Quito, um reencontro com João Cabral

Tomamos a estrada pelo corredor dos vulcões; na direção de Riobamba, pude contemplar a paisagem por excelência da poesia equatoriana de Cabral

Removido para Quito, não podia prever a revolta indígena de outubro de 2019 nem a pandemia iniciada em dezembro. Sabia que faltava ar a quase 3.000 metros de altura. À minha mulher, Bia Wouk, sim, faltou. A João Cabral também. Apesar disso, escreveu sobre o quanto gostou da experiência equatoriana. O que eu tinha certeza era que moraria na mesma casa em que ele. Reli seus poemas equatorianos e me fixei num verso de O corredor de vulcões: “a geometria do Cotopaxi,/ que até minha janela de Quito,/ com seu cone perfeito e de neve,/ vem lembrar-me que a boa eloquência/ é a de falar forte mas sem febre”.

Num almoço antes da partida, quando perguntado sobre projetos para Quito, o que se esperava era o de sempre — relações políticas e comerciais —  e não o para sempre. Lembrei João Cabral, sua janela de paisagem geométrica e sua aversão à retórica. Creio que ele teria gostado do silêncio que gerou minha observação.

Na casa não encontrei a tal janela. Tampouco na Embaixada. Algum funcionário trabalhava ali quando serviu João Cabral? Sim. O Senhor Alfonso Montúfar, de 86 anos.

“Senhor Montúfar, li este verso. Existe a janela com vista para o Cotopaxi?”

“Claro, eu mesmo mudei a mesa do Embaixador no dia da chegada. Ele pediu que ficasse de frente para a janela.”

Estava num antigo endereço, onde a poluição visual dos prédios contrastava com o poema. 

Em Quito, Cabral já não se sentia com idade para reviver Sevilha: “decerto por Quito, há Sevilhas”, mas onde “o impulso de sair-se/ da ilha que é conforto e preguiça”?  
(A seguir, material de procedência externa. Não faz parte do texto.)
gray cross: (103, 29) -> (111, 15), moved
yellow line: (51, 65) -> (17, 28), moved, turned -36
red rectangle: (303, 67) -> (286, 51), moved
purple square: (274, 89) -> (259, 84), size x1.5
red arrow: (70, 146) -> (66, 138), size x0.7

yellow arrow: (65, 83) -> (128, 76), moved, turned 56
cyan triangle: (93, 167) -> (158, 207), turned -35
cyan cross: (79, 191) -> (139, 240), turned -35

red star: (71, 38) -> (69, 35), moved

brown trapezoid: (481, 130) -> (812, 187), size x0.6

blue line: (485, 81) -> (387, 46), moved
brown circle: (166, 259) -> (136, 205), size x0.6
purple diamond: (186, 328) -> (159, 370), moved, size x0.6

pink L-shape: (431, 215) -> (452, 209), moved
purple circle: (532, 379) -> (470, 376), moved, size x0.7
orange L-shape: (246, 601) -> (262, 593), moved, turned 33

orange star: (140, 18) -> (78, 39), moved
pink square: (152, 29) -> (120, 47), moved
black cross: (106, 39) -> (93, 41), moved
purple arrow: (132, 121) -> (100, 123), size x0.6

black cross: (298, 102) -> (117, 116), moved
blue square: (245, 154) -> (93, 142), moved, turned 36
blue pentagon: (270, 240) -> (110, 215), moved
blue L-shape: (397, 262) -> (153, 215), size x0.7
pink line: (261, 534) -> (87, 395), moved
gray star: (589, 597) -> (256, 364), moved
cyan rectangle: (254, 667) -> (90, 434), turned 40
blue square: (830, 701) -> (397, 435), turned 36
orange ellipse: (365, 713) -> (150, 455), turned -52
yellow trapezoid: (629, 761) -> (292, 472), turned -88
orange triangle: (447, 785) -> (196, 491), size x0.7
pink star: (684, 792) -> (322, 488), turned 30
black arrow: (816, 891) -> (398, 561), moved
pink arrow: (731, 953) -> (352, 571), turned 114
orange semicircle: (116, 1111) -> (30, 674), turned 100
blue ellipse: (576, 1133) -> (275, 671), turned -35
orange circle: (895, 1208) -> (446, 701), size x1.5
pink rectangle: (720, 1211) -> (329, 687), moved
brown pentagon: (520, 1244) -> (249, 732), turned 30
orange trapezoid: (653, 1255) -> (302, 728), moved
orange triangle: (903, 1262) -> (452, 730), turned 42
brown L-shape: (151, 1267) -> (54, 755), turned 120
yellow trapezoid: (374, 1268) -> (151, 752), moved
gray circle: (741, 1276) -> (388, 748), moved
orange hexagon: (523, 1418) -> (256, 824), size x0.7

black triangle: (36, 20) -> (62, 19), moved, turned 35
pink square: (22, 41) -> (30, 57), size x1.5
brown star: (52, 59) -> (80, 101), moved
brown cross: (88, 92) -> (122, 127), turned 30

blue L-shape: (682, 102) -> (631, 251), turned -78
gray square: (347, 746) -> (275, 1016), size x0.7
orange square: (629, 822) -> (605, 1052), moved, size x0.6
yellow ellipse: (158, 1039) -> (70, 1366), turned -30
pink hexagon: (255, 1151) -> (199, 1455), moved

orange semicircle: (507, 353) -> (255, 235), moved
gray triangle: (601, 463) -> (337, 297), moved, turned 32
Convidei o poeta Ivan Carvajal a escrever um ensaio para um primeiro livro exclusivamente dedicado aos poemas equatorianos de Cabral.  O poeta Antonio Carlos Secchin, que fez o prefácio, alertado pela pesquisadora Edneia Ribeiro, localizou inéditos na Fundação Casa de Rui Barbosa, entre os quais vários poemas antirretóricos e explicitamente antiNeruda. Um dos inéditos, “Joaquim Cardozo & Quito”, foi escrito depois da morte daquele poeta e engenheiro meses antes da chegada de Cabral a Quito em 1979. 

Quem teria conhecido João Cabral em seus anos de Equador? Um deles, o romancista Javier Vásconez, o encontrava na livraria El Cronopio. Ainda que lhe fosse oferecida uma poltrona, preferia se sentar num banco de madeira para folhear livros em silêncio.

Cabral aproximou-se do chanceler, o ensaísta e crítico Alfredo Pareja Diezcanseco, que  escrevia sobre a artista Araceli Gilbert, cujo rigor construtivista é da família da poesia de João Cabral. Dizia que seu geometrismo abstrato, “com um estilo de forma sintética e clara”, “no es sentimental”. Poderia ter dito o mesmo sobre a poesia de Cabral, que ele conhecia bem, tendo mais tarde incluído vários livros do pernambucano na coleção doada à Universidade Católica.

Quando da revolta indígena que ocupou a Assembleia Nacional e muitos temiam a derrubada do governo, fui convidado por um dos líderes para um encontro, juntamente com o embaixador da Espanha e o da Guatemala, ele mesmo indígena. Tomamos uma estrada pelo corredor dos vulcões e, na direção de Riobamba, pude contemplar a paisagem por excelência da poesia equatoriana de Cabral. O corredor dos vulcões abrangia o Cotopaxi e o Chimborazo, que “aprenderam a ser sem gritar-se”, simbolizando o silêncio e a aversão à retórica, e contrastava com o “índio formiga”, pobre e marginalizado.